Okay. This is another one of those “bear with me” posts. I’ll get to the point. I promise. Not sure how, but I will.
I’m facing the weekend. That little island of writing in the shark-infested sea of my life. Okay not an island, no sea and no sharks. But a big ol’ pot of boiling me.
I have decided to move backward to move forward. To stand away from the hard-won plot of the book-in-progress to see where I can make it stronger. To make a soup of my head, and see what yumminess is possible.
Maybe I need carrots. Maybe an onion. Gotta find where the meat is; the herbs. Gotta let it simmer—and remind myself that it’ll be done when it wants to be, not when I say. Sure, it used to be a head. Now it’s something different. Perhaps not what I thought. Could be something gutsier, less ethereal. Maybe I’ll have to reduce it to concentrate it. Maybe I’ll need to take away in order to add.
Could wind up a little more stick-to-your-ribs than haute cuisine. That’s how cooking goes, sometimes.

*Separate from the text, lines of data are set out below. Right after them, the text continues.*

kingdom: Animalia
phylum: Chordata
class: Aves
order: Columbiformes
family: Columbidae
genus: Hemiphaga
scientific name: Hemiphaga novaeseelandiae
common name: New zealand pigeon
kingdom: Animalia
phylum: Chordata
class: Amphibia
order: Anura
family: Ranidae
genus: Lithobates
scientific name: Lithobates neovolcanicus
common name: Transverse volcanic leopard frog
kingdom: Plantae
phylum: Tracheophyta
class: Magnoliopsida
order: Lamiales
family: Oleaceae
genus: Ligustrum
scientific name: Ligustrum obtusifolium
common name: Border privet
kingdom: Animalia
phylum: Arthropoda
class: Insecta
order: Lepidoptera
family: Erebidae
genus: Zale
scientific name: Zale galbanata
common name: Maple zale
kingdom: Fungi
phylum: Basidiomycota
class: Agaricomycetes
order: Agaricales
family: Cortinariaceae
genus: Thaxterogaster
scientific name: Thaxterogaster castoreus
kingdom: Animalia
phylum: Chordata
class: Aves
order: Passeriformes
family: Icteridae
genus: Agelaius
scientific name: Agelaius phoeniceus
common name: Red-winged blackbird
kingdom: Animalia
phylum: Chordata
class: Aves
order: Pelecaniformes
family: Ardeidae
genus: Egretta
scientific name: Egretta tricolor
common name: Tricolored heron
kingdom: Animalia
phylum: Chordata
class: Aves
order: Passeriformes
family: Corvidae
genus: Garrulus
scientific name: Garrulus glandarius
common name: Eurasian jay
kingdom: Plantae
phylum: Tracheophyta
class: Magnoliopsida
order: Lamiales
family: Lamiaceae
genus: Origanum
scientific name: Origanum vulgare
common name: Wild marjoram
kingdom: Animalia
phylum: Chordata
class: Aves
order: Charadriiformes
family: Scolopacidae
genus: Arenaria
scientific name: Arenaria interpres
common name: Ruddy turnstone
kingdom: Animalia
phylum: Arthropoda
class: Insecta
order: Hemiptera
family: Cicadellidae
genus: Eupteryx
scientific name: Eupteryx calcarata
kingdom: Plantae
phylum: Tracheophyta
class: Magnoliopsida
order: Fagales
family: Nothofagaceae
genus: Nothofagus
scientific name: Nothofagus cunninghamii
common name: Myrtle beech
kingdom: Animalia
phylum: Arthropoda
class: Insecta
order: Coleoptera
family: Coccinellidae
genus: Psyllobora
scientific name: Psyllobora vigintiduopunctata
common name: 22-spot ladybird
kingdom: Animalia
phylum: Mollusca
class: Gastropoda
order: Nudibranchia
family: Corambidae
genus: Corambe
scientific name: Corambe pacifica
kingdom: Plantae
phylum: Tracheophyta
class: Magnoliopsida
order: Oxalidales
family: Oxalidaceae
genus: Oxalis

But one thing is sure: It’ll taste even better when I’m finished.
Because, see, writing’s like a goat-head soup. The flavor-maker’s in there, under that simmering surface. You may not want to know what down there, hidden beneath the lazy bubble. But without it, nothing would be quite the same. And it doesn’t happen all at once. You start with what you know, then taste and adjust until you get what you want.
I’m starting with good. I can make better.
It have gotten my own goat. May as well make soup.